CHARLIE STEEL
Dir. Bevis Parsons, 1984
80 mins.
In Afrikaner English with English subtitles.
SATURDAY, FEBRUARY 2 – MIDNIGHT
THURSDAY, FEBRUARY 7 – 10 PM
WEDNESDAY, FEBRUARY 20 – 10 PM
Building on the momentum of JOE BULLET, Bevis Parsons’ CHARLIE STEEL plays like a page-turner in the spirit of E.M. Crumley or Charles Willeford, staring Sol Rachilo as a down-but-never-out private dick named CHARLIE STEEL. When the daughter of Charlie’s friend Dlamini is kidnapped by small-time hoods working under a mobster named Sonny, Charlie must infiltrate their inner circle in a daring attempt to bust her out – leading to a nailbiting showdown-cum-road trip in the forest outside Sonny’s headquarters.
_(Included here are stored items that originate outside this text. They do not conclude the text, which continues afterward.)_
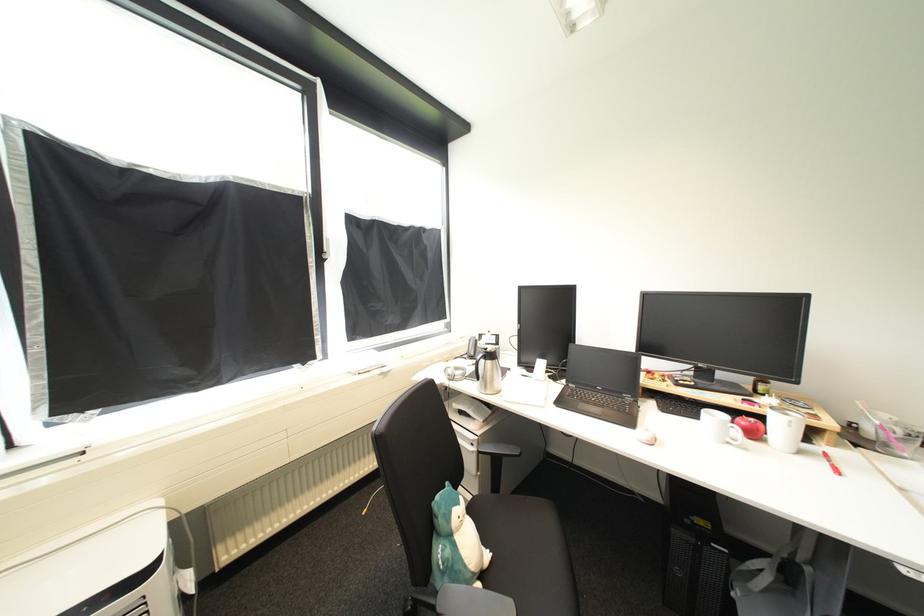
This screenshot has height=616, width=924. Find the location of `blue plush toy`. blue plush toy is located at coordinates (455, 541).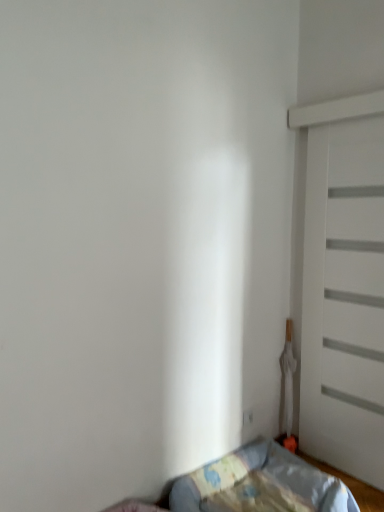
Based on the photo, what is the approximate height of fluffy fabric bed at lower right?

8.39 inches.

What do you see at coordinates (307, 481) in the screenshot? Image resolution: width=384 pixels, height=512 pixels. I see `fluffy fabric bed at lower right` at bounding box center [307, 481].

This screenshot has height=512, width=384. In order to click on fluffy fabric bed at lower right in this screenshot , I will do `click(307, 481)`.

The width and height of the screenshot is (384, 512). I want to click on fluffy fabric bed at lower right, so [307, 481].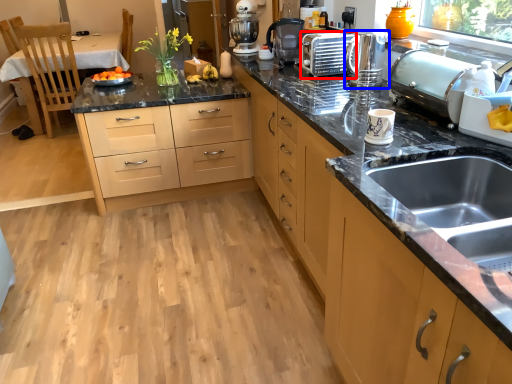
Question: Which of the following is the closest to the observer, appliance (highlighted by a red box) or kitchen appliance (highlighted by a blue box)?

Choices:
 (A) appliance
 (B) kitchen appliance

Answer: (B)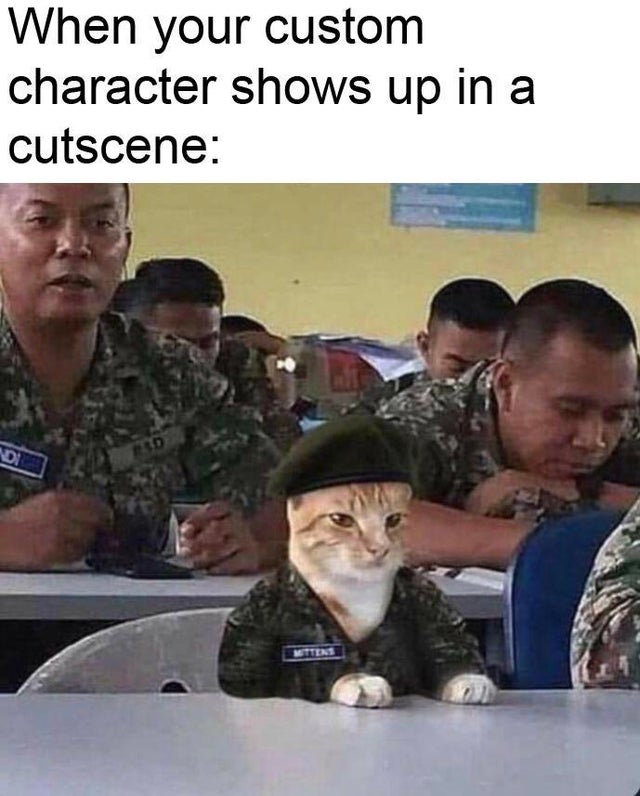
At what (x,y) coordinates should I click in order to perform the action: click on pick up the chair here. Please return your answer as a coordinate pair (x, y). This screenshot has width=640, height=796. Looking at the image, I should click on (132, 630).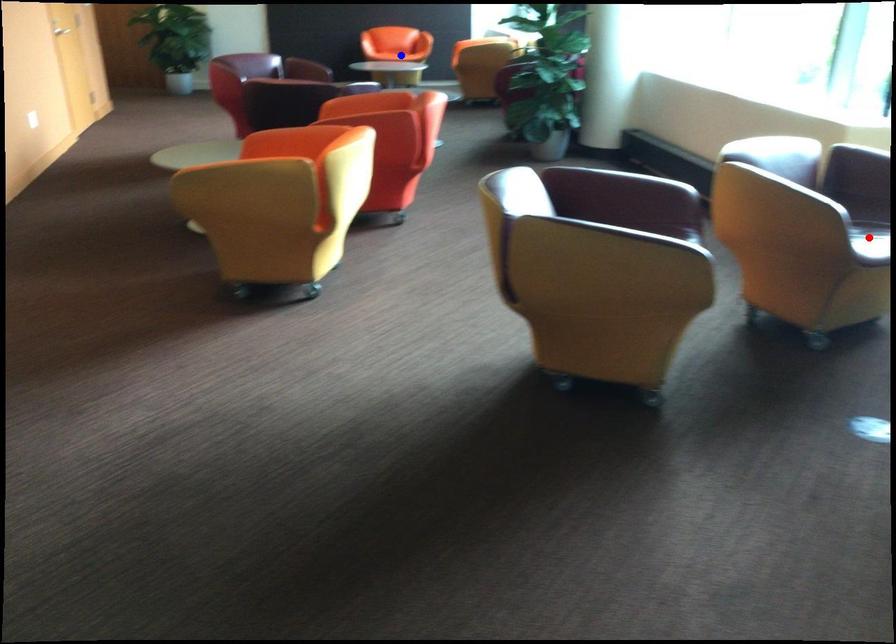
Question: In the image, two points are highlighted. Which point is nearer to the camera? Reply with the corresponding letter.

Choices:
 (A) blue point
 (B) red point

Answer: (B)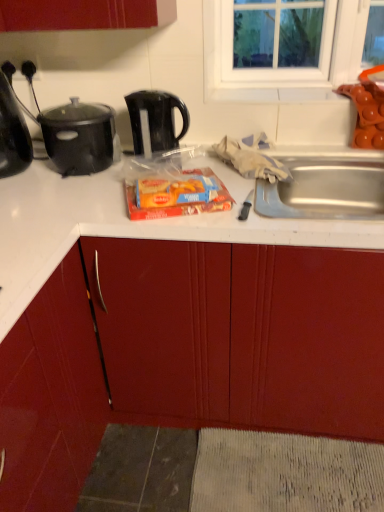
Question: Is black matte pot at upper left facing away from matte red cabinet at center?

Choices:
 (A) no
 (B) yes

Answer: (A)

Question: From the image's perspective, would you say black matte pot at upper left is shown under matte red cabinet at center?

Choices:
 (A) yes
 (B) no

Answer: (B)

Question: Does black matte pot at upper left have a smaller size compared to matte red cabinet at center?

Choices:
 (A) yes
 (B) no

Answer: (A)

Question: Is black matte pot at upper left thinner than matte red cabinet at center?

Choices:
 (A) no
 (B) yes

Answer: (B)

Question: Is black matte pot at upper left facing towards matte red cabinet at center?

Choices:
 (A) yes
 (B) no

Answer: (B)

Question: From a real-world perspective, is shiny black kettle at left above or below matte red cabinet at center?

Choices:
 (A) above
 (B) below

Answer: (A)

Question: From the image's perspective, is shiny black kettle at left positioned above or below matte red cabinet at center?

Choices:
 (A) above
 (B) below

Answer: (A)

Question: Is shiny black kettle at left bigger or smaller than matte red cabinet at center?

Choices:
 (A) small
 (B) big

Answer: (A)

Question: Is shiny black kettle at left inside or outside of matte red cabinet at center?

Choices:
 (A) inside
 (B) outside

Answer: (B)

Question: Is matte red cabinet at center spatially inside matte plastic snack pack at center, or outside of it?

Choices:
 (A) inside
 (B) outside

Answer: (B)

Question: Is matte red cabinet at center taller or shorter than matte plastic snack pack at center?

Choices:
 (A) short
 (B) tall

Answer: (B)

Question: Is matte red cabinet at center wider or thinner than matte plastic snack pack at center?

Choices:
 (A) thin
 (B) wide

Answer: (B)

Question: From a real-world perspective, is matte red cabinet at center physically located above or below matte plastic snack pack at center?

Choices:
 (A) below
 (B) above

Answer: (A)

Question: Based on their sizes in the image, would you say black plastic kettle at upper center is bigger or smaller than shiny black kettle at left?

Choices:
 (A) small
 (B) big

Answer: (A)

Question: Would you say black plastic kettle at upper center is to the left or to the right of shiny black kettle at left in the picture?

Choices:
 (A) right
 (B) left

Answer: (A)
CHARLIE STEEL’s best moments are triumphs of no-frills, on-the-fly genre filmmaking. Despite some rough-hewn line deliveries and Parsons’ near-claustrophobic reliance on a handful of locations, the film plays it straight – climaxing in shocking acts of violence (ala JOE BULLET & BULLET ON THE RUN), AND buoyed by an unforgettable psych-rock soundtrack that screams out for a vinyl rerelease.